Le descrizioni dei piatti sul sito auntdai.com, con la loro premurosa confidenzialità e il loro stile colloquiale, strappano il sorriso. A proposito della zuppa Suan La Tang si legge “Speziata e saporita, senza carne, da bere piano per evitare il singhiozzo”; mentre sui Singapore noodles “Sanno di curry, non aspettarti che siano così saporiti, ma è una scelta sicura e ti farà felice”. Altrove Feigang sembra quasi giustificarsi umilmente, ricorrendo alla prima persona: “Ci sono tanti piatti cinesi che sono deliziosi, ma volendo essere onesti, è un dilemma per il ristoratore resistere all’impulso di metterli tutti in carta. Quando il menu è gigantesco, diventa difficile garantire la qualità. Devo combattere l’idea di fornire una maggiore scelta in nome della massima qualità possibile”. Può trattarsi anche di prevenire altre critiche, relative alla scarsità di ingredienti pregiati: “I clienti mi dicono che ci sono pochi germogli di bambù in questo piatto e sono d’accordo. Ma non sapete quanto costano questi germogli. Penso che servano solo per il profumo e per il nome del piatto”.

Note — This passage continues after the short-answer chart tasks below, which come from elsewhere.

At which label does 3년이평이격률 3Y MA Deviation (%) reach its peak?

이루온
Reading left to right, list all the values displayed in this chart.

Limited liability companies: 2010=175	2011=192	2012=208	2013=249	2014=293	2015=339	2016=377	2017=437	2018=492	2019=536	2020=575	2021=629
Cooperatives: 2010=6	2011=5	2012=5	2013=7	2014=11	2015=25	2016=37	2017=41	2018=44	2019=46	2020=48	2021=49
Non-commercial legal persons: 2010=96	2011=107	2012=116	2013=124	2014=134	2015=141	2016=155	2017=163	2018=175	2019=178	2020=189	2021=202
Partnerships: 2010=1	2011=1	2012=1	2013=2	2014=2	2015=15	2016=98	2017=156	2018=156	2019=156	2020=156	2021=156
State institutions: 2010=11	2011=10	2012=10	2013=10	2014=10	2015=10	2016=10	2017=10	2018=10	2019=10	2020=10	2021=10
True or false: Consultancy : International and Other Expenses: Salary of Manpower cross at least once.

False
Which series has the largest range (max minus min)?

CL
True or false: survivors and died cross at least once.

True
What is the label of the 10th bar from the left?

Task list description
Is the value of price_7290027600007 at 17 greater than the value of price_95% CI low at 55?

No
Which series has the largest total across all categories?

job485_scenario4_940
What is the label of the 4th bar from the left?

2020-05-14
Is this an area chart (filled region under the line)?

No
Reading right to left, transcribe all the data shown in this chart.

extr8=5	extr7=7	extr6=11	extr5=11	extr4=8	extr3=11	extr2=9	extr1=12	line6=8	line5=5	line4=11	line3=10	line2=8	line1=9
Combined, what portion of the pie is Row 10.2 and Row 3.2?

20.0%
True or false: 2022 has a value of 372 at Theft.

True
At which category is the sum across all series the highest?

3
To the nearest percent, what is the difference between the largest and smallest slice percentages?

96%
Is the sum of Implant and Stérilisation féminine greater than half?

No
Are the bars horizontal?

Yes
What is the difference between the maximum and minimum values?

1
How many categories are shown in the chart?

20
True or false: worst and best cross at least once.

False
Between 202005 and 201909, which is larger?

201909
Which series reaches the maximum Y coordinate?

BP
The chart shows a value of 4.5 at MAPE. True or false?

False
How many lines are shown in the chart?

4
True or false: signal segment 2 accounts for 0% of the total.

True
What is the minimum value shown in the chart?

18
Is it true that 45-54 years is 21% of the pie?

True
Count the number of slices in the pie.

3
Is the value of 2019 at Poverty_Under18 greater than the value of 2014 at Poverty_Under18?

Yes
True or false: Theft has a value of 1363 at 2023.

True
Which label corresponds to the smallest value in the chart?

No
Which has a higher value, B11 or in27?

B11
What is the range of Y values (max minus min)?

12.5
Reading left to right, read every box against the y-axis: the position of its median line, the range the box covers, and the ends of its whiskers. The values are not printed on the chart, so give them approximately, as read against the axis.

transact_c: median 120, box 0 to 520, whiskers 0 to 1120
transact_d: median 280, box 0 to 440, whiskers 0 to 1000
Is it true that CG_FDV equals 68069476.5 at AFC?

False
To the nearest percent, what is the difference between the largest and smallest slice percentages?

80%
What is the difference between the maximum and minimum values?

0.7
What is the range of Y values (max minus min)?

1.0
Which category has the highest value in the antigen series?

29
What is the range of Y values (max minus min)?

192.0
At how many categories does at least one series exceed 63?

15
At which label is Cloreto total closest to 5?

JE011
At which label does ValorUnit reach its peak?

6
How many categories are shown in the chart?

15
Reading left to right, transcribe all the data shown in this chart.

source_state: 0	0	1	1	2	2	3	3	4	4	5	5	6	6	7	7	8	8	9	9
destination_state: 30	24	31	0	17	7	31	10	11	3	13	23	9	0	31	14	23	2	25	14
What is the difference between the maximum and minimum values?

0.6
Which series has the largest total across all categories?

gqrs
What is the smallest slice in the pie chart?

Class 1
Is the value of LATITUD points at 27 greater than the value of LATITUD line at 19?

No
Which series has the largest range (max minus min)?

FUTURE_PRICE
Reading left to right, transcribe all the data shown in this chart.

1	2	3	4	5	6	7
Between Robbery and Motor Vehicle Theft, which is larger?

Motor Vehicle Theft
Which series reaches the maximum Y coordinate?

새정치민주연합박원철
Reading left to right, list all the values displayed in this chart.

Oppure di facilitare il lavoro dei camerieri, per esempio spiegando che certe ricette vengono servite in versione vegetariana, affinché questi non siano costantemente assillati dalle delucidazioni. Ma c’è anche un piatto, Satay sauce beef, di cui candidamente ammette: “I clienti dicono sia molto buono, ma non ho ancora avuto l’opportunità di provarlo. Sembra che io debba trascorrere più tempo mangiando nel mio ristorante”. Fino a sconsigliare addirittura la scelta del manzo all’arancia: “Rispetto al nostro pollo General Tao, non è COSÌ buono. In ogni caso non sono un grande fan della cucina cinese nordamericana ed è la tua scelta”.
Nella descrizione dei piatti, oltre alle indispensabili informazioni di base sull’ingredientistica, compaiono notazioni e sensazioni captate da clienti comuni, non particolarmente ferrati, che accomodano l’ospite su una poltrona più alta. Vedi Hei Jiao, manzo al pepe nero, di cui si legge: “Non fatevi ingannare dal nome, questa non è autentica cucina cinese. È una storia vera, un cliente è diventato matto perché non è così cinese, dal momento che aveva visitato Sichuan in precedenza”. Tanto che il riferimento geografico è stato cancellato dal menu, “eppure il piatto resta delizioso secondo molti clienti”. Lo stile non cambia nel blog del ristoratore, che compie una sincera autocritica a proposito di sfortunati tentativi di ampliamento, imputandone l’insuccesso all’avidità e al desiderio di guadagno immediato, a scapito della qualità.